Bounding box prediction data
=== Section Start ===

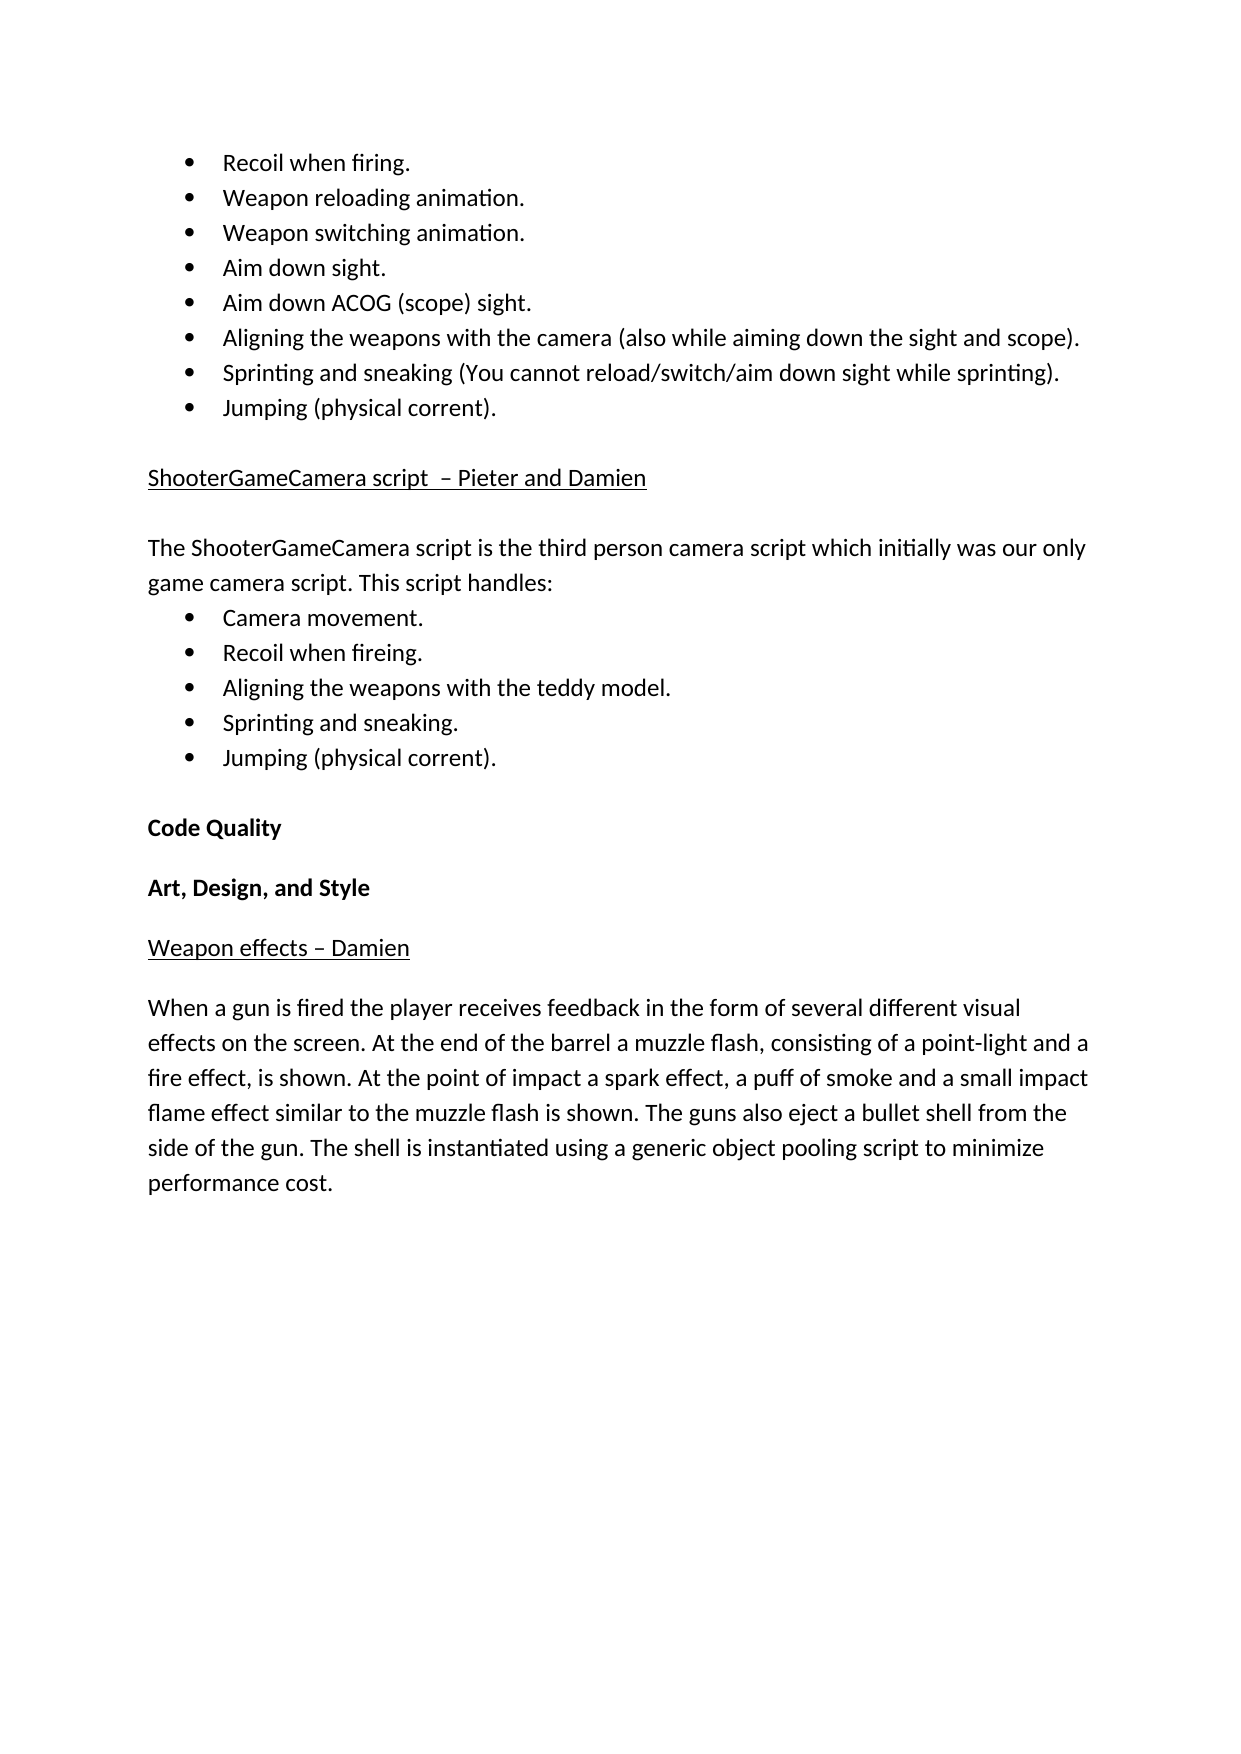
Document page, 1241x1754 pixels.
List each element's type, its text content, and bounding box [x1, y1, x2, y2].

list Sprinting and sneaking. [185, 708, 1093, 738]
text When a gun is fired the player receives feedback in the form of several different visual effects on the screen. At the end of the barrel a muzzle flash, consisting of a point-light and a fire effect, is shown. At the point of impact a spark effect, a puff of smoke and a small impact flame effect similar to the muzzle flash is shown. The guns also eject a bullet shell from the side of the gun. The shell is instantiated using a generic object pooling script to minimize performance cost. [148, 993, 1093, 1198]
text The ShooterGameCamera script is the third person camera script which initially was our only game camera script. This script handles: [148, 533, 1093, 598]
list Aim down sight. [185, 253, 1093, 283]
list Recoil when fireing. [185, 638, 1093, 668]
list Aligning the weapons with the teddy model. [185, 673, 1093, 703]
text ShooterGameCamera script – Pieter and Damien [148, 463, 1093, 493]
text Code Quality [148, 813, 1093, 843]
list Recoil when firing. [185, 148, 1093, 178]
text Art, Design, and Style [148, 873, 1093, 903]
list Aligning the weapons with the camera (also while aiming down the sight and scope). [185, 323, 1093, 353]
list Jumping (physical corrent). [185, 743, 1093, 773]
list Jumping (physical corrent). [185, 393, 1093, 423]
list Camera movement. [185, 603, 1093, 633]
list Weapon switching animation. [185, 218, 1093, 248]
list Aim down ACOG (scope) sight. [185, 288, 1093, 318]
list Sprinting and sneaking (You cannot reload/switch/aim down sight while sprinting). [185, 358, 1093, 388]
text Weapon effects – Damien [148, 933, 1093, 963]
list Weapon reloading animation. [185, 183, 1093, 213]
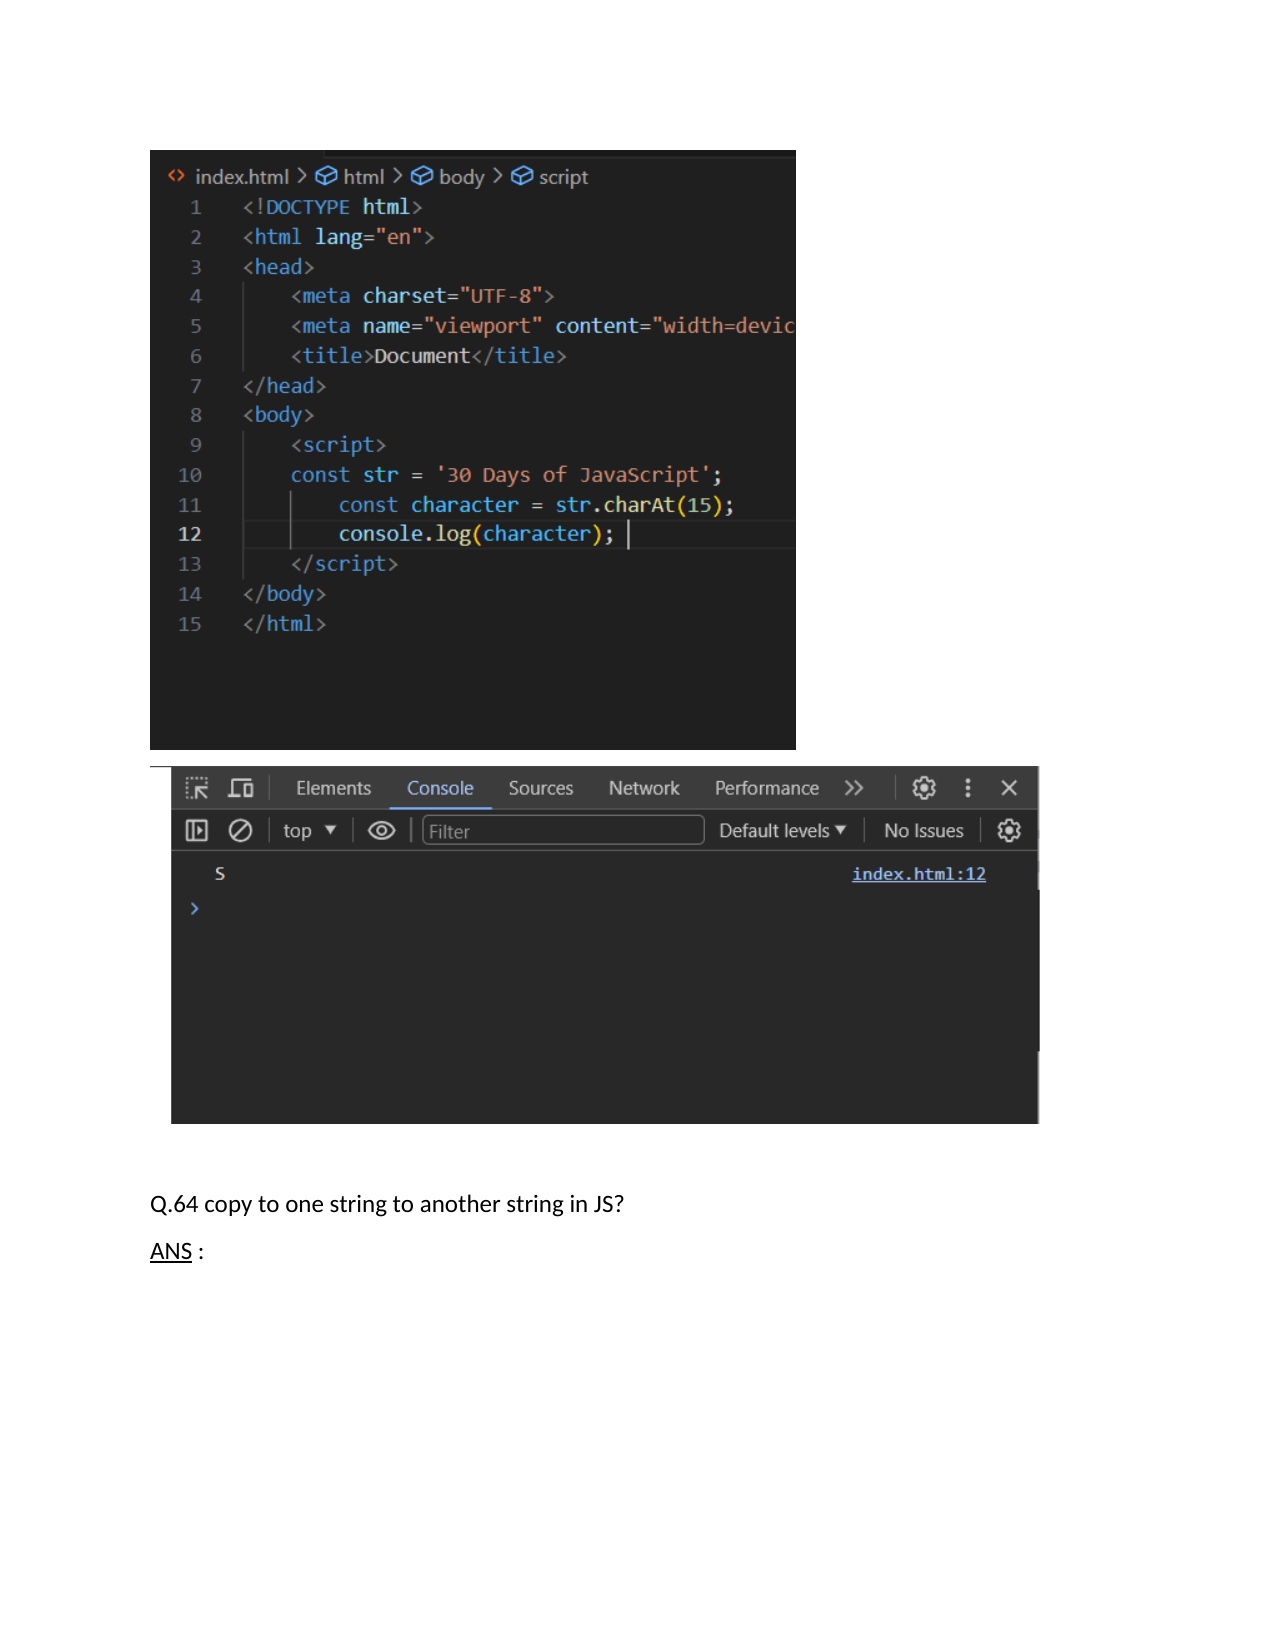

=== Section End ===

• _What the task asks_
Where the string "effects" turns up in a line of the data above, copy that whole line.

• _Solution for this problem_
text When a gun is fired the player receives feedback in the form of several different visual effects on the screen. At the end of the barrel a muzzle flash, consisting of a point-light and a fire effect, is shown. At the point of impact a spark effect, a puff of smoke and a small impact flame effect similar to the muzzle flash is shown. The guns also eject a bullet shell from the side of the gun. The shell is instantiated using a generic object pooling script to minimize performance cost. [148, 993, 1093, 1198]
text Weapon effects – Damien [148, 933, 1093, 963]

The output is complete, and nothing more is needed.